***** Data to process *****

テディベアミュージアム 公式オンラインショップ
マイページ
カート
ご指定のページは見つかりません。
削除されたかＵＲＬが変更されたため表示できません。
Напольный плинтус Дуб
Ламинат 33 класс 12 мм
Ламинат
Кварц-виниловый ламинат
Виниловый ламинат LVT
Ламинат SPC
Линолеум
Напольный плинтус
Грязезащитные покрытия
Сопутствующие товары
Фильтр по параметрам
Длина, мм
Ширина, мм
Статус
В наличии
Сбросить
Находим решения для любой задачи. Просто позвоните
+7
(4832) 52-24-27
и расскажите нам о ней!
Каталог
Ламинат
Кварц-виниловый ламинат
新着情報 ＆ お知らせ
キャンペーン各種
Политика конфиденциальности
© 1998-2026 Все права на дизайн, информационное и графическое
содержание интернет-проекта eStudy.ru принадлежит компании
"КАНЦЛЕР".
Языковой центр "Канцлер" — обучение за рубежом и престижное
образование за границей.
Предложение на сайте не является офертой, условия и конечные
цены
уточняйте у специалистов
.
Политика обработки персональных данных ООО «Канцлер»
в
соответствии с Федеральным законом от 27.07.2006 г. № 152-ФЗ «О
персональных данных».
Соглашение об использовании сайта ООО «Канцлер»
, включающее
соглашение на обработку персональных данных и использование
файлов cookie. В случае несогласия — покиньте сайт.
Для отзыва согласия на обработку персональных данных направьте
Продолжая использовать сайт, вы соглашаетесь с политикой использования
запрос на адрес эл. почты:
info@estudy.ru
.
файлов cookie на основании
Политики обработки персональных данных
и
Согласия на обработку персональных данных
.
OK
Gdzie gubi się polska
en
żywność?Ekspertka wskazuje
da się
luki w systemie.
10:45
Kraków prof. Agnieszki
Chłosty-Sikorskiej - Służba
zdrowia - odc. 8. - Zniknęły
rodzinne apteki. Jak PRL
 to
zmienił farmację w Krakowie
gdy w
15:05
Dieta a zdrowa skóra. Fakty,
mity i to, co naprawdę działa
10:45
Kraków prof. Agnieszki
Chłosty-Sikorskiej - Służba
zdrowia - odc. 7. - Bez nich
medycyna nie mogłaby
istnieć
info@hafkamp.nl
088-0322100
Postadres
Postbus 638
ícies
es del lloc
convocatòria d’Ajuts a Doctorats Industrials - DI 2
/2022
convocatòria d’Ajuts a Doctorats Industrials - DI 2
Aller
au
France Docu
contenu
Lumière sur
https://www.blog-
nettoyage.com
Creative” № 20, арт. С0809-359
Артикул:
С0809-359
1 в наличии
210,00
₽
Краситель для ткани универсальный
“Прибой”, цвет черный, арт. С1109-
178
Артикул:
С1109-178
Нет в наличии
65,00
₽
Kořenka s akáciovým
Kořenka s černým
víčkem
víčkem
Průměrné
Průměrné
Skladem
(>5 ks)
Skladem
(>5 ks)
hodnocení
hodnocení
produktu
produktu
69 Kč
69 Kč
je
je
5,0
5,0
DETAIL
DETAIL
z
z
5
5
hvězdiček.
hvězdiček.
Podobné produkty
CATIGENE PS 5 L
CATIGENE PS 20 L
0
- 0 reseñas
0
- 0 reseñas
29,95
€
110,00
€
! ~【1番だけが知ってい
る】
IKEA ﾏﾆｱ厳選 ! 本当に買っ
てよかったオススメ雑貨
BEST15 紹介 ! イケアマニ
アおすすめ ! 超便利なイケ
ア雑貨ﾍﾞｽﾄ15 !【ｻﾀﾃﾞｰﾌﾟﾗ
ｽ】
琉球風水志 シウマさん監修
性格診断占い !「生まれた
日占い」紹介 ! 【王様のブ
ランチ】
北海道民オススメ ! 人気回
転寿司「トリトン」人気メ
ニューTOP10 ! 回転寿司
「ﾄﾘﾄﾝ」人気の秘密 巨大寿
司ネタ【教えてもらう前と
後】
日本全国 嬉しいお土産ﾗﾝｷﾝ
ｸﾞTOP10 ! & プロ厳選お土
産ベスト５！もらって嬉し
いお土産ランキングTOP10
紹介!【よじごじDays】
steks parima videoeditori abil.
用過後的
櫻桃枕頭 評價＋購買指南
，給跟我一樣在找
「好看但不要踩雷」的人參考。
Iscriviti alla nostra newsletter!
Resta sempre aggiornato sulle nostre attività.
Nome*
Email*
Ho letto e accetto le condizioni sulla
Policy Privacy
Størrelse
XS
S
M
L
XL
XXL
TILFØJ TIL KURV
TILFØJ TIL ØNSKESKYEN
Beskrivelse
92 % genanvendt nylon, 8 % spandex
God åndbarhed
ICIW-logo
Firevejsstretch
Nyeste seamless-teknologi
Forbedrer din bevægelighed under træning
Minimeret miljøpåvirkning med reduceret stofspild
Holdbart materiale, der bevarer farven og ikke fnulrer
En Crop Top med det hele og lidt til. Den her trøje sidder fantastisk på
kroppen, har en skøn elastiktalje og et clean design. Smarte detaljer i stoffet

*****

- **What you are asked to do**: Working from the records above, write out verbatim only the lines from the line containing "IKEA ﾏﾆｱ厳選 ! 本当に買っ" through the line containing "櫻桃枕頭 評價＋購買指南".

- **Your response**:
IKEA ﾏﾆｱ厳選 ! 本当に買っ
てよかったオススメ雑貨
BEST15 紹介 ! イケアマニ
アおすすめ ! 超便利なイケ
ア雑貨ﾍﾞｽﾄ15 !【ｻﾀﾃﾞｰﾌﾟﾗ
ｽ】
琉球風水志 シウマさん監修
性格診断占い !「生まれた
日占い」紹介 ! 【王様のブ
ランチ】
北海道民オススメ ! 人気回
転寿司「トリトン」人気メ
ニューTOP10 ! 回転寿司
「ﾄﾘﾄﾝ」人気の秘密 巨大寿
司ネタ【教えてもらう前と
後】
日本全国 嬉しいお土産ﾗﾝｷﾝ
ｸﾞTOP10 ! & プロ厳選お土
産ベスト５！もらって嬉し
いお土産ランキングTOP10
紹介!【よじごじDays】
steks parima videoeditori abil.
用過後的
櫻桃枕頭 評價＋購買指南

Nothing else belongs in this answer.